▶ **Instructions to follow**: Set down the data below in full, exactly as it reads, but without the pictures.

▶ **Input material**:
§
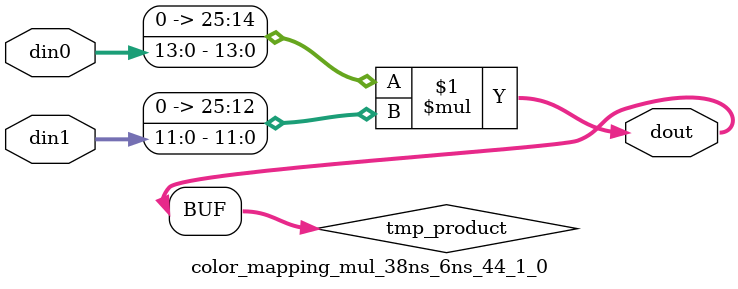
<source format=v>

`timescale 1 ns / 1 ps

 module color_mapping_mul_38ns_6ns_44_1_0(din0, din1, dout);
parameter ID = 1;
parameter NUM_STAGE = 0;
parameter din0_WIDTH = 14;
parameter din1_WIDTH = 12;
parameter dout_WIDTH = 26;

input [din0_WIDTH - 1 : 0] din0; 
input [din1_WIDTH - 1 : 0] din1; 
output [dout_WIDTH - 1 : 0] dout;

wire signed [dout_WIDTH - 1 : 0] tmp_product;
























assign tmp_product = $signed({1'b0, din0}) * $signed({1'b0, din1});











assign dout = tmp_product;





















endmodule

</source>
§
▶ **Reply to the exercise**:
<source format=v>

`timescale 1 ns / 1 ps

 module color_mapping_mul_38ns_6ns_44_1_0(din0, din1, dout);
parameter ID = 1;
parameter NUM_STAGE = 0;
parameter din0_WIDTH = 14;
parameter din1_WIDTH = 12;
parameter dout_WIDTH = 26;

input [din0_WIDTH - 1 : 0] din0; 
input [din1_WIDTH - 1 : 0] din1; 
output [dout_WIDTH - 1 : 0] dout;

wire signed [dout_WIDTH - 1 : 0] tmp_product;
























assign tmp_product = $signed({1'b0, din0}) * $signed({1'b0, din1});











assign dout = tmp_product;





















endmodule

</source>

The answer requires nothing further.